__TEXTO DE LECTURA__:
====================

Uno de los relatos más importantes de la ficción contemporánea se titula ‘El gran silencio’, está protagonizado (y contado) por un loro y apenas supera las cuatro páginas. Su autor es Ted Chiang, un informático estadounidense que, con un puñado de reveladoras narraciones, entre ellas la que inspiró el filme La llegada, ha sido capaz de tocar nuestras fibras más sensibles. El pájaro-narrador vive junto al telescopio de Arecibo, en la selva de Puerto Rico, dedicado a tratar de captar un sonido inteligente proveniente del espacio exterior, escrutando lo que se denomina «el silencio del universo». Sin embargo, el loro se pregunta por qué los humanos nunca han tratado de hablar con los seres de otras especies con los que comparten el planeta: «Hace cientos de años, mi especie era tan abundante que nuestras voces resonaban por todas partes. Hoy casi hemos desaparecido. Dentro de poco, la selva estará tan silenciosa como el resto del universo». La desaparición de la fauna ha sido una pesadilla recurrente de la ficción —el título del libro de Philip K. Dick en el que se basa Blade Runner es ¿Sueñan los androides con ovejas eléctricas? porque describe un mundo de megaciudades en el que no existen los animales—, pero ahora mismo es un proceso que ya está en marcha. Es lo que se llama la sexta extinción.
«Es el acontecimiento más importante de nuestro tiempo. La situación es muy seria. De hecho, no podría ser más seria», explica Elizabeth Kolbert, una periodista estadounidense que ganó el Premio Pulitzer el año pasado por su libro titulado precisamente así, La sexta extinción (Crítica), que el presidente Barack Obama ha recomendado en numerosas ocasiones. «Es importante darnos cuenta de que algunos ecosistemas, como los arrecifes de coral, están entrando en colapso en estos mismos momentos», agrega esta periodista de la revista The New Yorker. Y National Geographic, en un reciente artículo, planteó el asunto de forma todavía más dramática: «¿Sobrevivirán los humanos a la sexta extinción?».
En los 4.000 millones de años que han pasado desde que estalló la vida en la tierra se han producido cinco episodios de extinción masiva de especies. El más famoso de todos ellos ocurrió hace 66 millones de años, en el Cretácico, cuando el impacto de un meteorito provocó la aniquilación de los dinosaurios y del 80% de las especies terrestres. Sin embargo, esta sexta extinción tiene una diferencia fundamental con las demás: nosotros somos los responsables. Desde el año 1500 se han extinguido 322 especies, pero en la actualidad el proceso está en plena aceleración. Anthony Barnosky, paleobiólogo de la Universidad de Stanford (Estados Unidos) y experto en el funcionamiento de ecosistemas, resume así la situación: «Si no tomamos medidas ante la crisis actual, los nietos de nuestros hijos vivirán en un mundo en el que tres cuartas partes de las especies que existen en la actualidad habrán desaparecido para siempre». En los océanos, prosigue Barnosky, muchos de los animales de los que nos alimentamos, como el atún, se habrán ido también.

====================

__DATOS__:
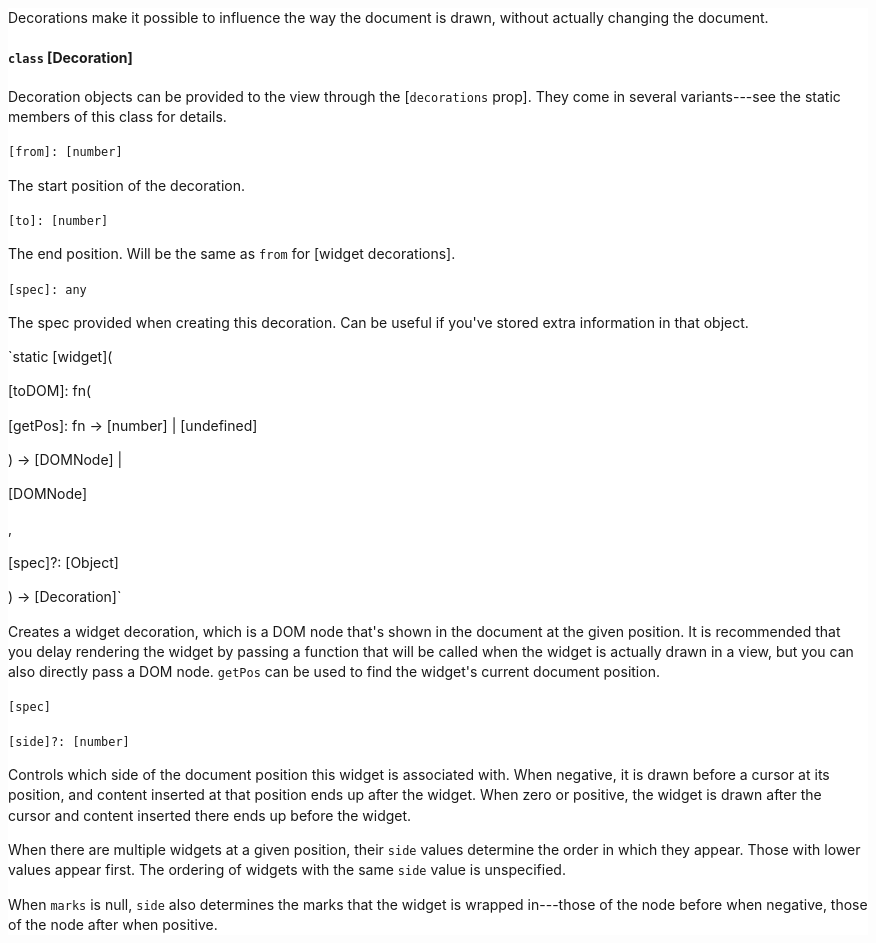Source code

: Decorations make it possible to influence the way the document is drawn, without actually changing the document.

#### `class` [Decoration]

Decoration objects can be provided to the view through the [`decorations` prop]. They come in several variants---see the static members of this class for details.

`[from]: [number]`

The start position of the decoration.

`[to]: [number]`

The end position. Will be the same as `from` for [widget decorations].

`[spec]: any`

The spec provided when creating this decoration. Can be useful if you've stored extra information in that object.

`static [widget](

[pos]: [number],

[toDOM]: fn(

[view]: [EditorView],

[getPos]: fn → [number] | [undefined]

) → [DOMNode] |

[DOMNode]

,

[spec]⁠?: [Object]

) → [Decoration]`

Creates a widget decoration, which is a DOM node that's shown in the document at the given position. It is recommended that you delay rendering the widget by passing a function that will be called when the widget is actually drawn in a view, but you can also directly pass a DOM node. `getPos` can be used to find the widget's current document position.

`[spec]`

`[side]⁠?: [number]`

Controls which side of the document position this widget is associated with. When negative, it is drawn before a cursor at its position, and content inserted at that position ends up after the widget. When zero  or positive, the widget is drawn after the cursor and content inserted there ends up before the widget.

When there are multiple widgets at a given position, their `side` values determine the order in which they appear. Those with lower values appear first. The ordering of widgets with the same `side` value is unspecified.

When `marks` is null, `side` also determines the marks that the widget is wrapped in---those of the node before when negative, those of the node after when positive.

====================

__TAREAS OBLIGATORIAS__:
[1] Enumera todas las personas que el texto sobre la sexta extinción nombra con nombre y apellido.
[2] Responde según el texto sobre la sexta extinción:
(a) ¿Qué extensión tiene el relato 'El gran silencio'?
(b) ¿Qué premio ganó Elizabeth Kolbert por su libro?
(c) ¿Cuántas especies se han extinguido desde el año 1500?
Los registros no intervienen en este ejercicio.

__RESPUESTAS__:
[1] Ted Chiang, Philip K. Dick, Elizabeth Kolbert, Barack Obama y Anthony Barnosky.

[2]
(a) Apenas supera las cuatro páginas.
(b) El Premio Pulitzer.
(c) 322 especies.